■ Job item:
Copy all of the data below word for word, but leave out the pictures.

■ Listed records:
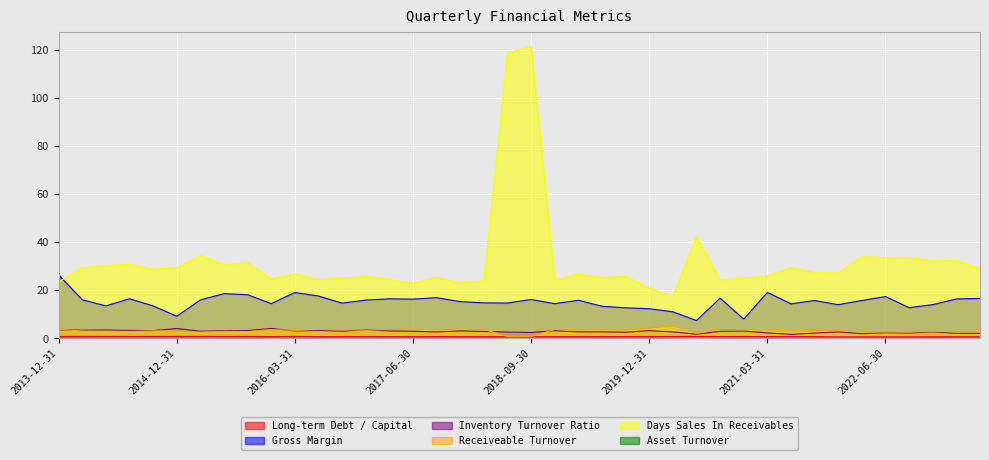

What are all the series names shown in the legend?

Long-term Debt / Capital, Gross Margin, Inventory Turnover Ratio, Receiveable Turnover, Days Sales In Receivables, Asset Turnover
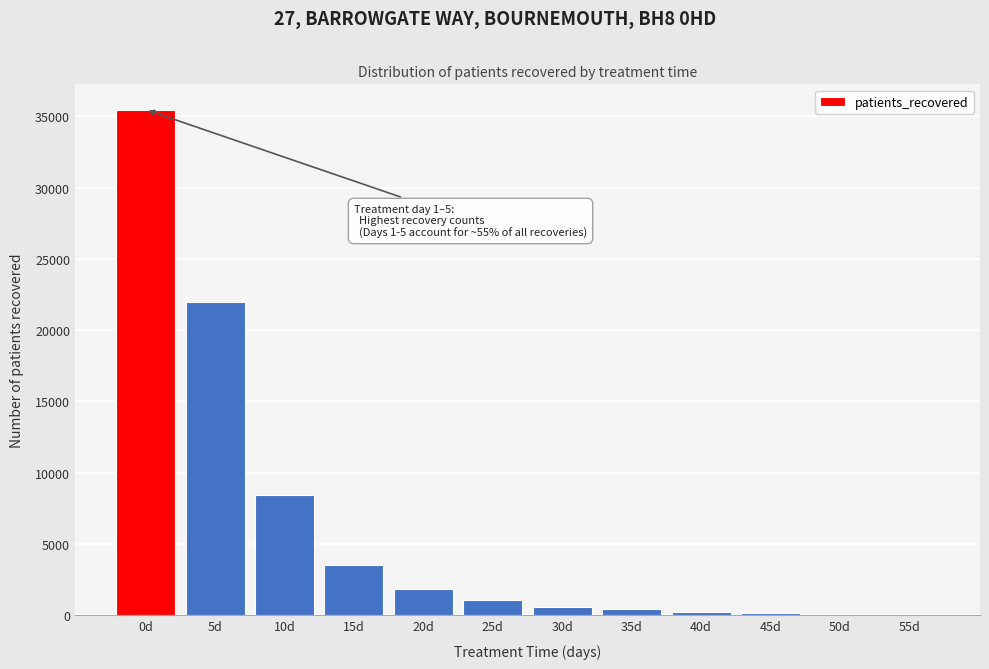

What is the maximum value shown in the chart?

35475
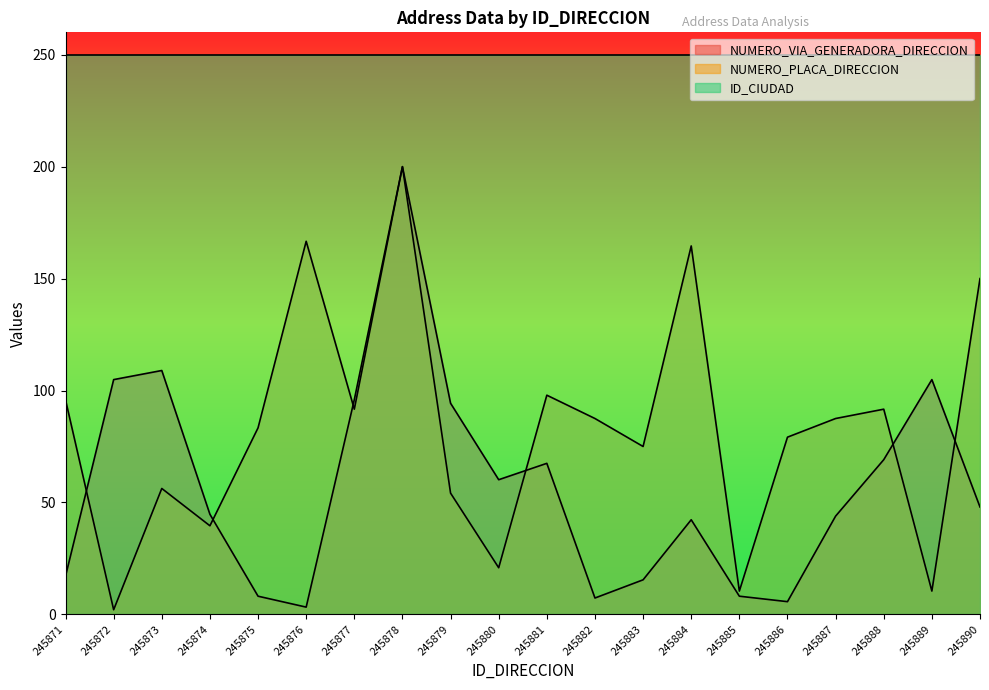

What value does the NUMERO_VIA_GENERADORA_DIRECCION series have at 245877?

95.9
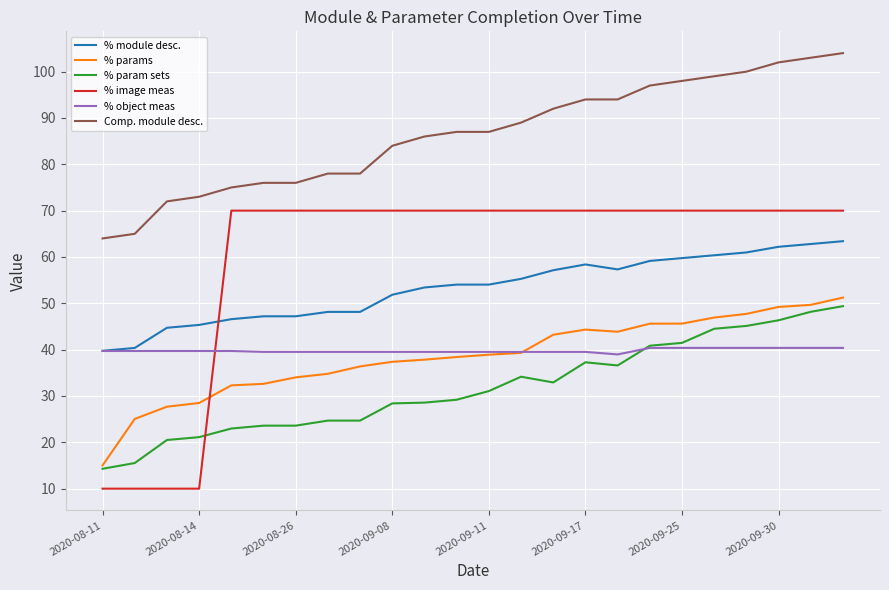

Count the number of data series in this chart.

6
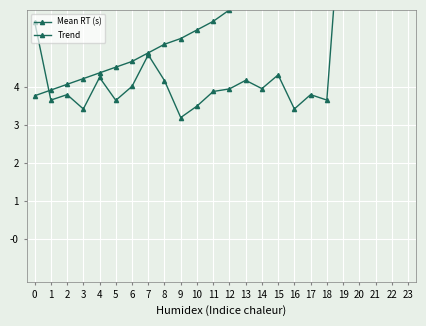

At which category is the sum across all series the highest?

23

■ Output:
What are all the series names shown in the legend?

Long-term Debt / Capital, Gross Margin, Inventory Turnover Ratio, Receiveable Turnover, Days Sales In Receivables, Asset Turnover

What is the maximum value shown in the chart?

35475

What value does the NUMERO_VIA_GENERADORA_DIRECCION series have at 245877?

95.9

Count the number of data series in this chart.

6

At which category is the sum across all series the highest?

23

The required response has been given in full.